→ **Texto do exercício**:

Se a vida ``se" conta, o contar-se é conclusão necessária de uma articulação interna à própria vida que, por necessidade inelutável, tem que se fazer escrita. Se na biografia falta a explicitação abrangente do nexo entre Clarice e seu contexto intelectual, se tudo parece se resumir a pequenos encontros fortuitos com amigos, é porque Nádia foi aqui fiel a este princípio da ``inerência", quem sabe a chave do processo da escrita-vida Clarice. Identificação excessiva com a biografada? Não creio. Escolha, sim, de um método imanente que recusa a produção de uma metáfora mais abrangente da obra, porque esconde a metáfora, espalhando-a sistematicamente, tornando a crítica quase imperceptível, para não forçar a mão e, quem sabe, interessar um leitor incauto.
As supostas paráfrases de Nádia são, na verdade, pequenas leituras esboçadas nas dobradiças do recontar as estórias. Por aí, delineia-se em filigrana uma questão do ``espelhamento", do ``desdobramento", a partir do qual uma ironia clariciana viria a deslocar a questão da identidade, numa reversibilidade em outro do mesmo e do mesmo em outro. Fala pouco, quase quieta, mas deixa escapar certos comentários, caldo extraído de fatos e textos: há em Clarice um sistema da perda feminina, que se negocia em eventual ganho: a arte da sua escrita constitui-se nesse benefício.

→ **Material de estudo**:
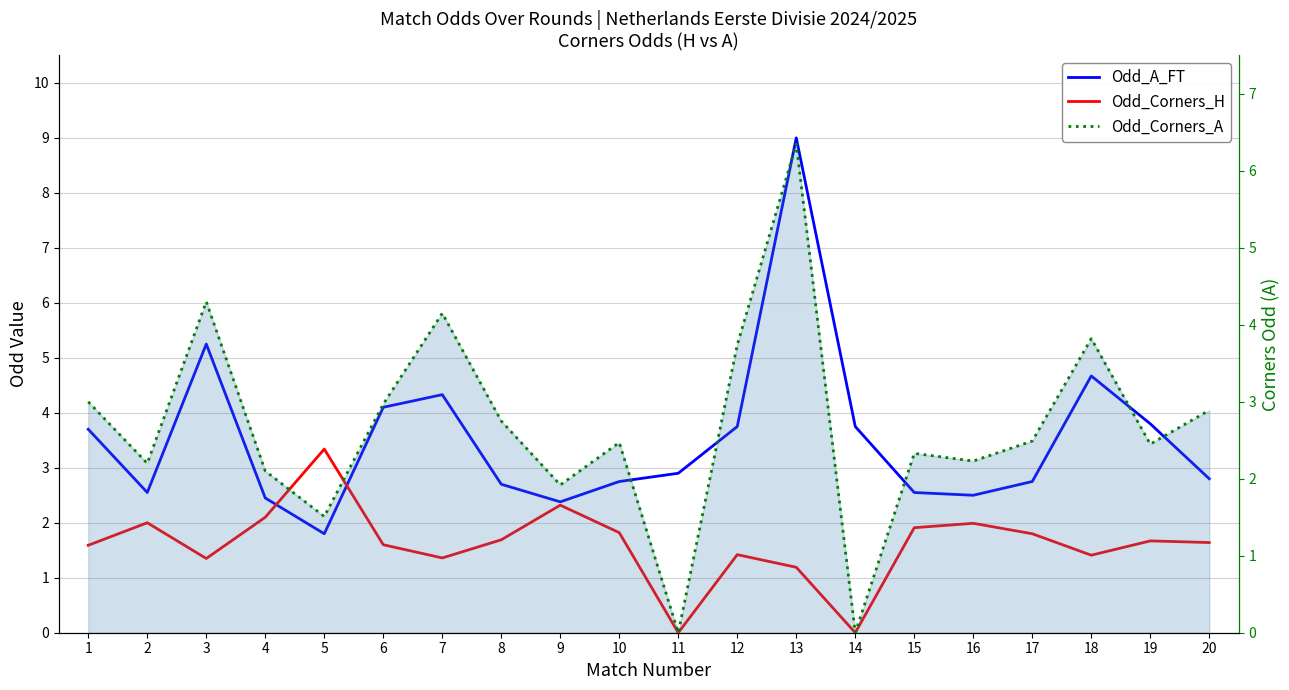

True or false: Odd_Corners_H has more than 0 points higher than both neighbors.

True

==

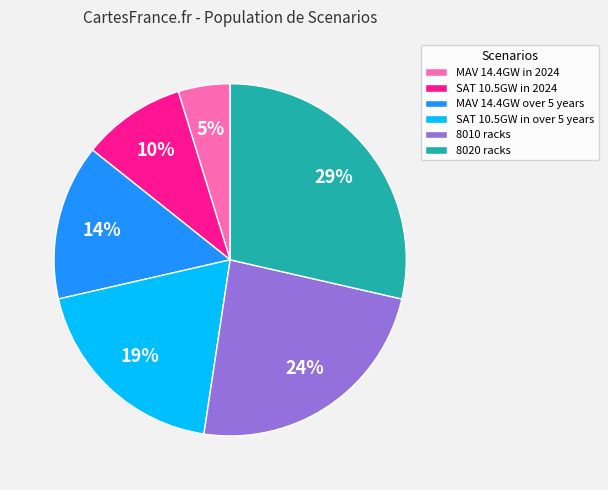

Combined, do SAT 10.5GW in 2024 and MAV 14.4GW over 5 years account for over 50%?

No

→ **Descrição da tarefa**:
Dê seguimento ao texto sobre a biografia de Clarice feita por Nádia, escrevendo o trecho que viria logo após a última frase apresentada.

→ **Resposta do exercício**:
Por que esta economia? Berta Waldmam mais uma vez se engana: é na imitação, na identificação com o perder-se da biografada, que Nádia Gottlib se esconde enquanto crítica, convertendo o esconderijo em método. Ganho na perda, claricianamente. Acho este gesto generoso, respondendo a um desejo de neutralidade, de escrever uma biografia mais lisa e menos técnica, escondendo-lhe as rugas críticas numa ou noutra dobra, para deixar aparecer mais claro o texto da vida. Interromper um fato com um conto, ou vice-versa, pode ser chato para os que já conhecem as estórias, mas, quem sabe, para os outros, não; de qualquer maneira, a junta entre um e outro permanece sempre nítida, sutil, explícita; a vida não explica a obra, nem a obra a vida.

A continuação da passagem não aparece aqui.